An Illinois legislator introduced a bill of a similar sanctuary late last year. The The state House of Representatives passed another bill on Friday to increase protections for patients and providers of abortions and gender-affirming treatments.

And in Minnesota, where Democrats won a trifecta of control of state government in the midterm elections, a new draft of ley would give the state jurisdiction over child custody cases involving parents who bring their children to Minnesota for gender-affirming health care.

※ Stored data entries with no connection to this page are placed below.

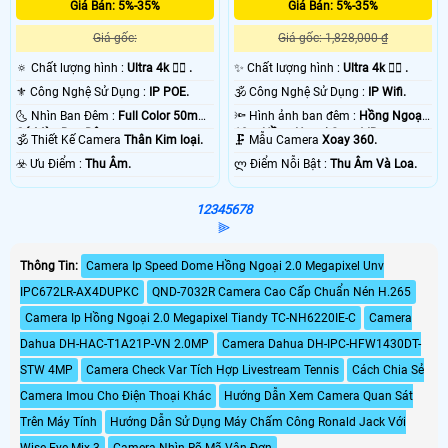
Giá Bán: 5%-35%
Giá Bán: 5%-35%
Giá gốc:
Giá gốc: 1,828,000 ₫
🔅 Chất lượng hình :
Ultra 4k 👍🏾 .
✨ Chất lượng hình :
Ultra 4k 👍🏾 .
⚜️ Công Nghệ Sử Dụng :
IP POE.
🕉️ Công Nghệ Sử Dụng :
IP Wifi.
🌜 Nhìn Ban Đêm :
Full Color 50m
🔦 Hình ảnh ban đêm :
Hồng Ngoại
Có Màu Ban Ðêm.
10m Hồng Ngoại Smart IR.
🕉️ Thiết Kế Camera
Thân Kim loại.
🗜️ Mẫu Camera
Xoay 360.
️☣️ Ưu Điểm :
Thu Âm.
️ლ Điểm Nỗi Bật :
Thu Âm Và Loa.
1
2
3
4
5
6
7
8
⫸
Thông Tin:
Camera Ip Speed Dome Hồng Ngoại 2.0 Megapixel Unv
IPC672LR-AX4DUPKC
QND-7032R Camera Cao Cấp Chuẩn Nén H.265
Camera Ip Hồng Ngoại 2.0 Megapixel Tiandy TC-NH6220IE-C
Camera
Dahua DH-HAC-T1A21P-VN 2.0MP
Camera Dahua DH-IPC-HFW1430DT-
STW 4MP
Camera Check Var Tích Hợp Livestream Tennis
Cách Chia Sẻ
Camera Imou Cho Điện Thoại Khác
Hướng Dẫn Xem Camera Quan Sát
Trên Máy Tính
Hướng Dẫn Sử Dụng Máy Chấm Công Ronald Jack Với
Wise Eye Mix 3
Camera Nhìn Rõ Mã Vận Đơn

Reed, a trans woman, is monitoring a growing list of other bills in state chambers, including drag performance bans, restroom restrictions, limits on LGBTQ discussion in schools and obstacles to changing the gender score. gender on a driver’s license or birth certificate. But raising the proposed minimum age for access to gender-affirming care is among her top concerns.

“Adult transition bans are coming into play, and I’m already hearing talk about, ‘Well, the brain doesn’t finish developing until age 25, so why not restrict it until then?’” he said. “Any further loss of autonomy is incredibly worrying.”

Leave a Comment

This site uses Akismet to reduce spam. Learn how your comment data is processed.